How to extend Auth0 session cookie life time

Hi,
I have set
Inactivity timeout to 6 minutes
Token Expiration For Browser Flows (Seconds) to 300 sec
Token Expiration (Seconds) to 300 sec
and I have Refresh Token Rotation enabled.
For testing purposes I have used smaller values.

In my front end app, I am using auth0-spa-js module and I have logic to refresh access token 30 sec before its expiration.

I was expecting
when the access token is refreshed 30 sec before its expiration(using getTokenSilently), I would receive a new set of access and refresh tokens and Auth0 session cookie life time would be extended by 6 minutes.

Actual behavior was, I am receiving new set of tokens, but I think Auth0 session cookie life time is not extended, because when I try to do page refresh 2 minute after receiving new set of tokens, I am redirected to Auth0 login page.

Does calling getTokenSilently extend Auth0 session cookie life time as well?
What should I do to extend Auth0 session cookie life time, so that, page refresh works?

Hi @kteja , welcome to the community!

The Refresh Token is designed to be independent of the user’s session, so I don’t think it will modify the current session as it calls the token endpoint directly without a cookie.

When you refresh the page, I suspect it is wiping the browser memory storing the Refresh Token (the SDK’s default location for storing tokens), so your app falls back to making a silent authentication within an Iframe, which unlike Refresh Tokens is reliant on the session being valid (and the Auth0 cookie being available).

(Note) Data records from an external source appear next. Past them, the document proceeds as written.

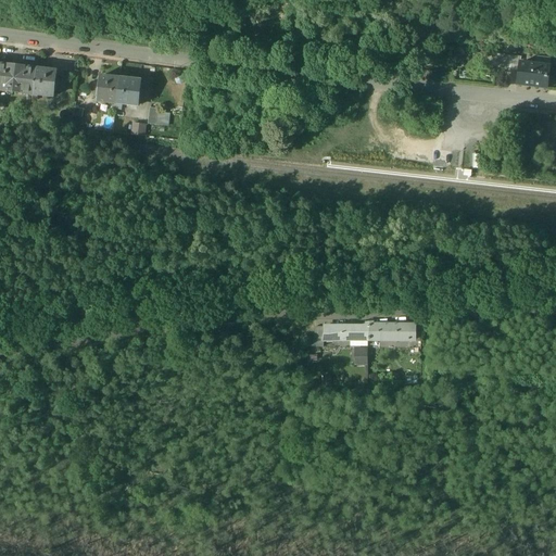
[(507,54),(492,53),(490,67),(505,68),(507,54)]
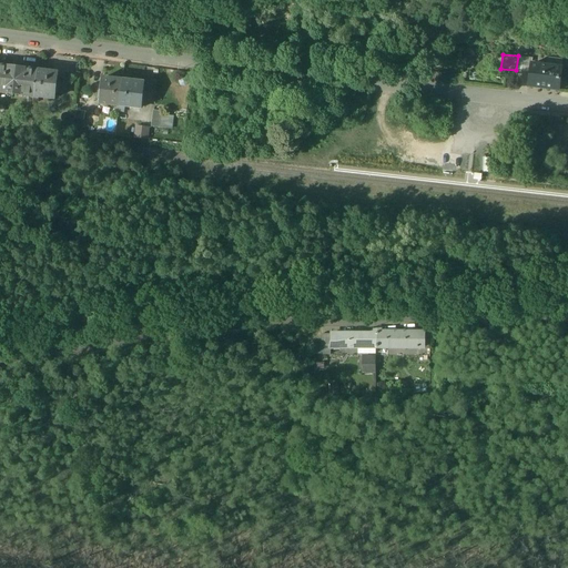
[(531,58),(518,56),(516,70),(530,72),(530,64),(531,64),(531,58)]
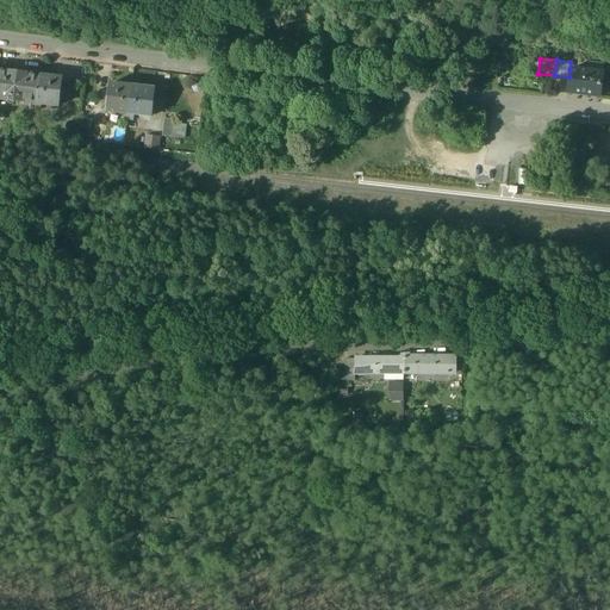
[(571,69),(570,69),(570,78),(567,93),(580,95),(582,95),(587,95),(599,97),(602,73),(571,69)]
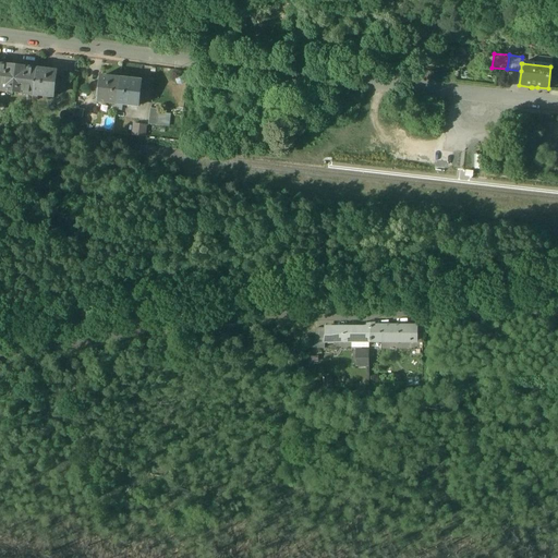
[(23,68),(8,65),(0,64),(0,89),(27,94),(26,99),(32,99),(35,69),(23,68)]
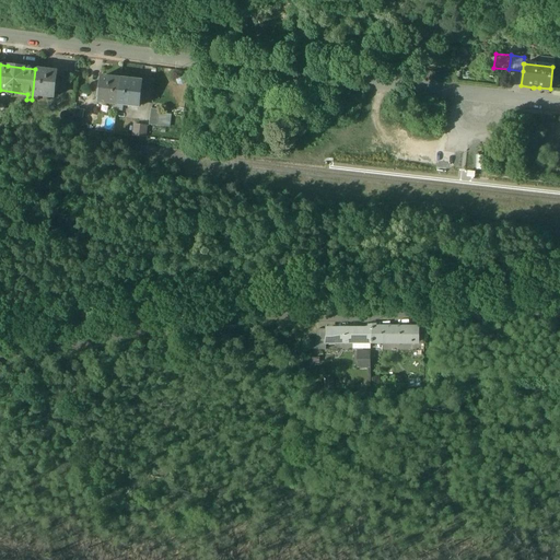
[(143,67),(142,73),(149,76),(151,69),(143,67)]
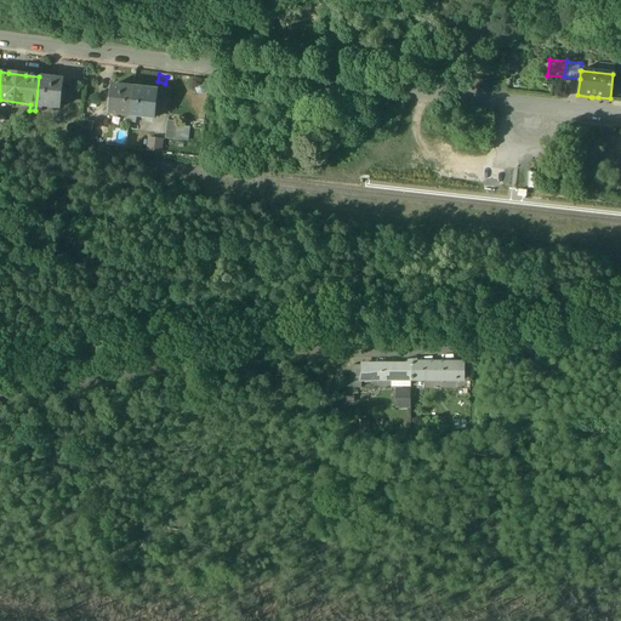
[(51,78),(39,77),(35,110),(40,112),(41,106),(58,107),(62,79),(51,78)]
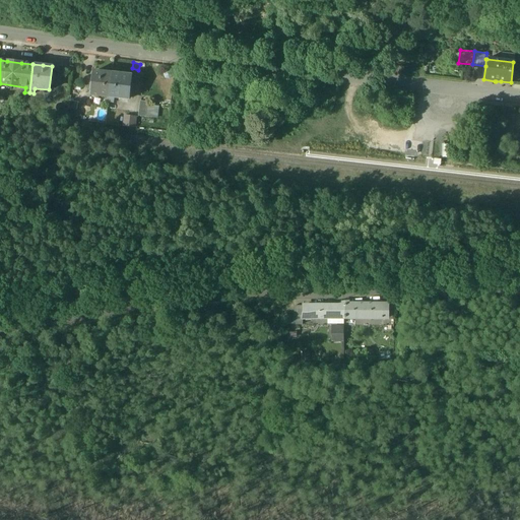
[(112,73),(92,71),(89,94),(105,96),(104,102),(107,102),(108,96),(109,96),(112,73)]
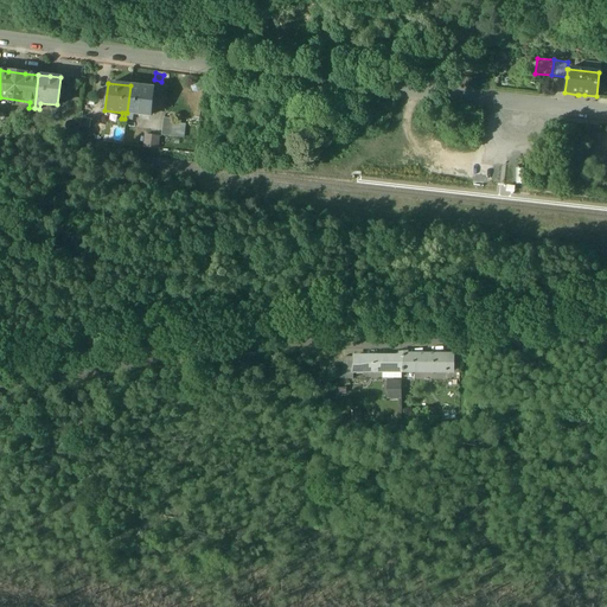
[(152,88),(131,85),(127,113),(126,113),(125,119),(132,119),(132,114),(148,115),(152,88)]
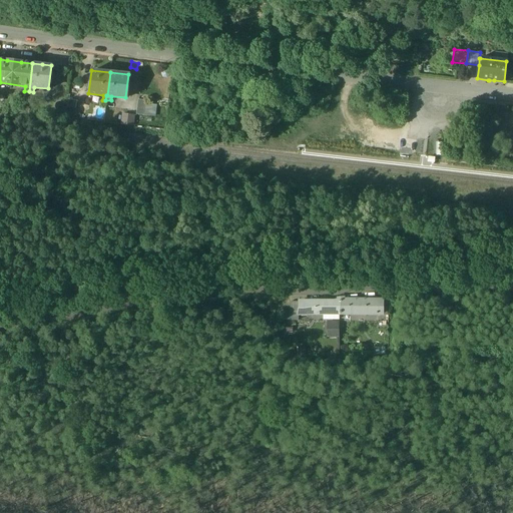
[(74,117),(76,100),(67,99),(65,116),(74,117)]
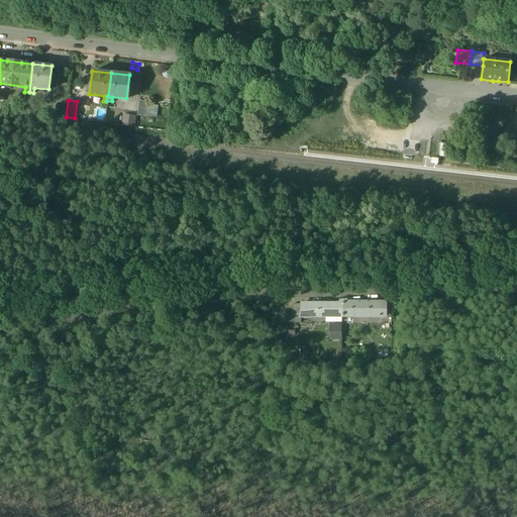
[(146,106),(139,105),(138,115),(149,116),(150,104),(146,104),(146,106)]
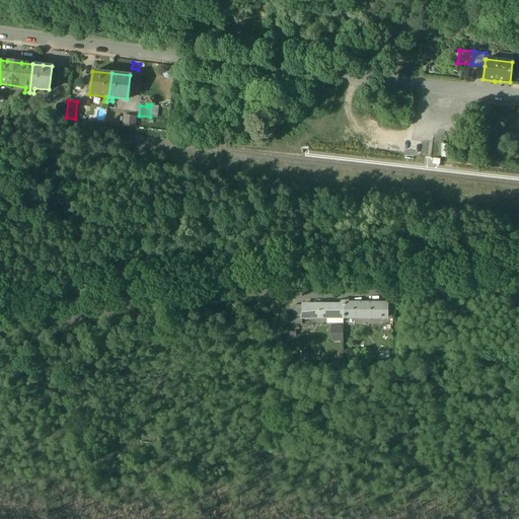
[(136,117),(123,115),(122,125),(135,127),(136,117)]
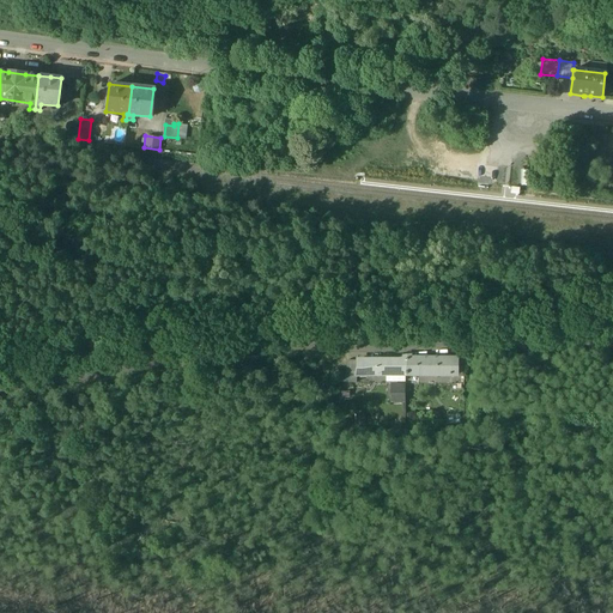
[(401,358),(356,357),(356,359),(356,378),(406,378),(406,356),(401,356),(401,358)]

If you want to provide persistence across page refreshes and tabs, you would need to configure the Auth0Client to use ‘localstorage’ - however, this is less secure as mentioned in the documentation linked above.

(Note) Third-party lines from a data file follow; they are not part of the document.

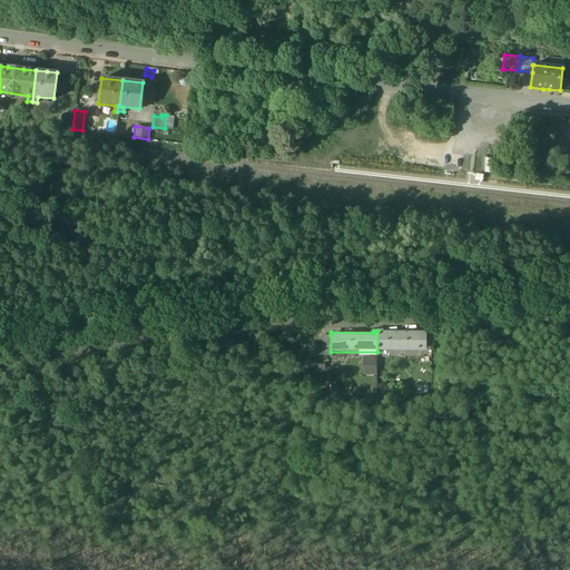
[(426,333),(383,333),(383,331),(377,331),(377,352),(426,352),(426,333)]
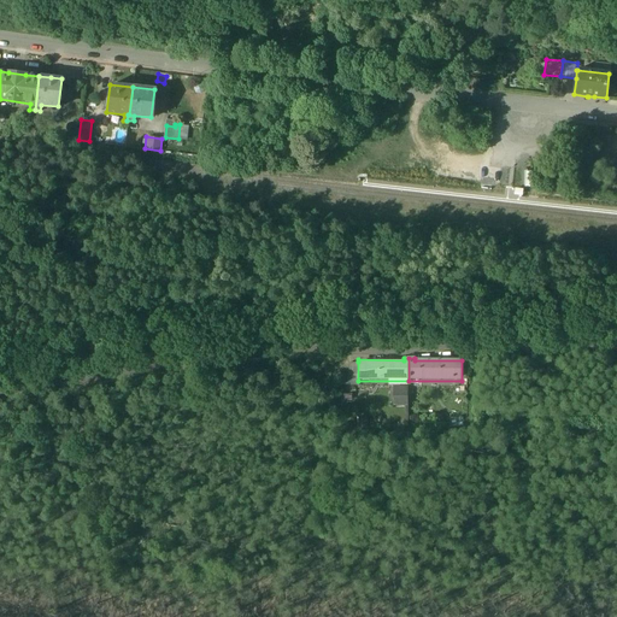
[(358,362),(348,362),(346,386),(358,387),(358,381),(358,362)]
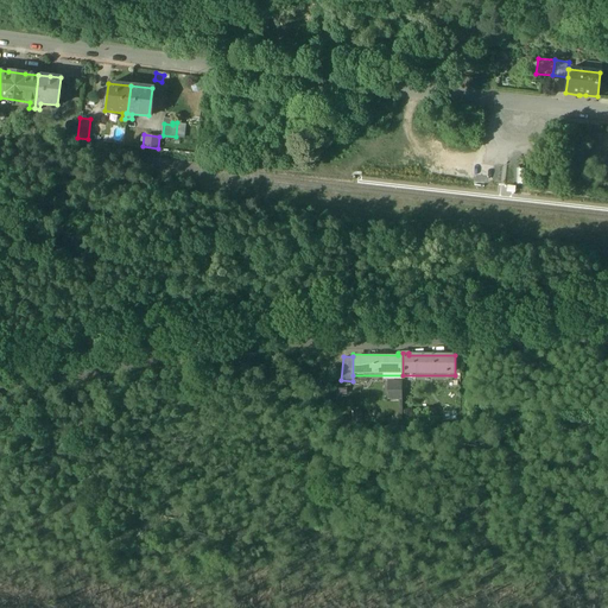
[(390,380),(390,400),(404,400),(404,380),(390,380)]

If you want to keep the app in line with the Auth0 session, I would recommend turning off refresh tokens as they do not require a session to operate, and using an Access Token lifetime that is shorter than your tenant’s session inactivity lifetime to ensure the session does not expire when you go to fetch new tokens.

If you wanted to fetch new tokens before the current one expires still, you would need to enable the ignoreCache option on the getTokenSilently call, otherwise, the SDK will not make a call to Auth0 if the currently stored token is still valid.

2 Likes

Thanks @sgo for the quick response.

I tried turning off refresh tokens and using access token lifetime shorter than session inactivity lifetime. It works in normal chrome tabs, but in incognito, when I try to fetch a new token before the old one expires it throws a ‘login required’ error. I think it’s because, by default, 3rd party cookies are disabled in incognito.

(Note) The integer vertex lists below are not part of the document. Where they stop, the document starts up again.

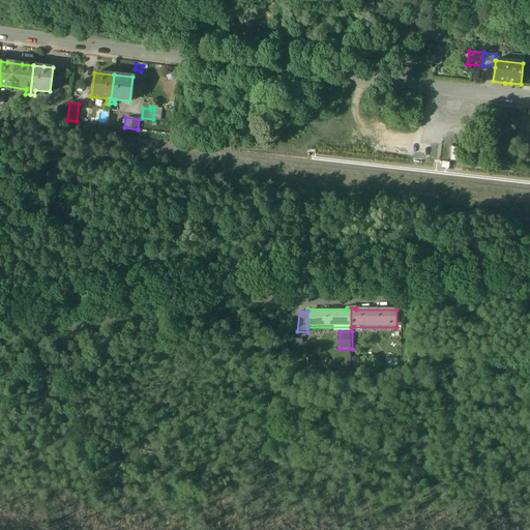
All buildings are outlined.
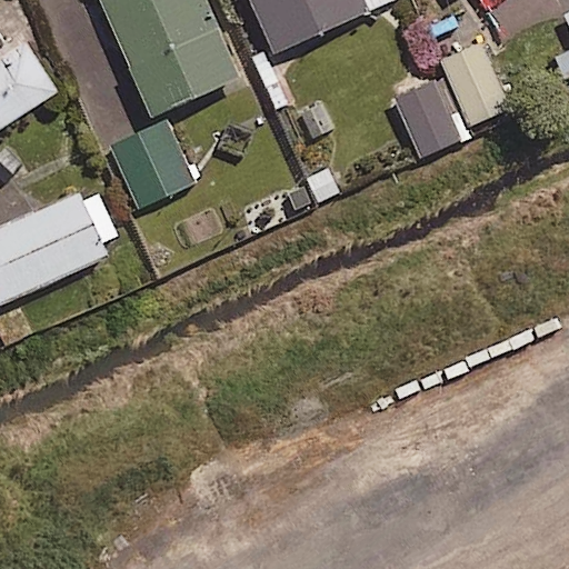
[(237,76),(202,0),(98,0),(149,115),(237,76)]
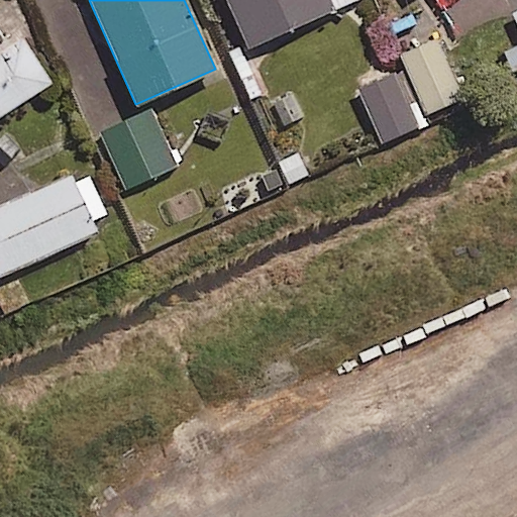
[(332,9),(328,0),(225,0),(246,47),(332,9)]
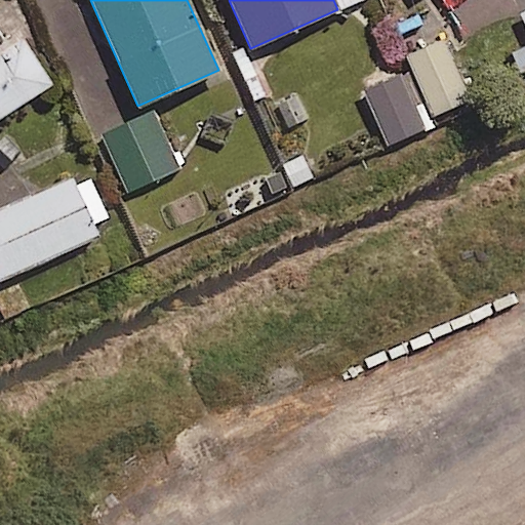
[(3,45),(0,41),(0,112),(56,76),(27,30),(3,45)]
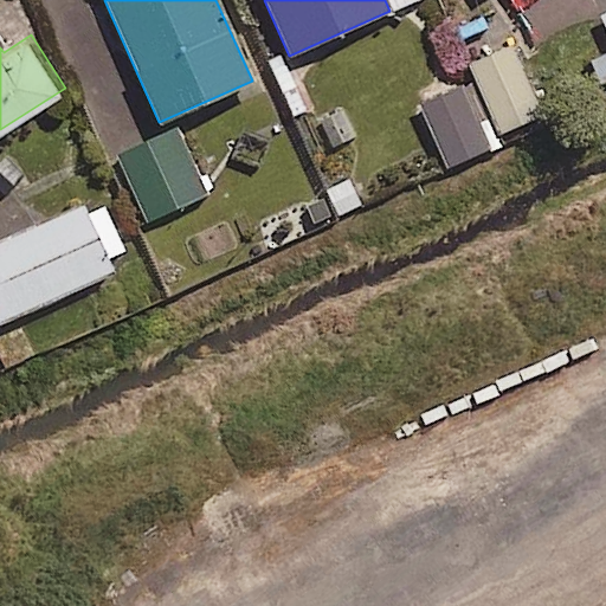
[(500,148),(477,84),(429,103),(452,166),(500,148)]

So, the only option that works both in normal and incognito windows is to use localstorage to store tokens?

Yes, silent authentication is reliant on the Auth0 session cookie being present in the requests sent to Auth0, if the browser blocks them then Auth0 will not recognise the user as having a session and say a login is required. Chrome can be set to allow 3rd party cookies in incognito mode, but end-user browsers may be dropping 3rd party cookies in either mode - which you would have little control over in most scenarios.

If you were to set up a Custom Domain for your tenant you could avoid cookies being treated as 3rd party by browsers and dropped from requests, by having your App and Auth0 tenant share a common parent domain, but this does require a paid plan, so unfortunately not an option if you are on a free plan.

So if you cannot use cookies for silent authentication due to not being able to use a Custom Domain, and require the user to remain logged in to Auth0 between page refreshes and browser tabs, you would need to use localstorage and Rotating Refresh Tokens, and set your Refresh Token expiry settings to suitable values for your security needs so the user has to log in again when you want them to.

I hope that has been some help!

2 Likes

This topic was automatically closed 15 days after the last reply. New replies are no longer allowed.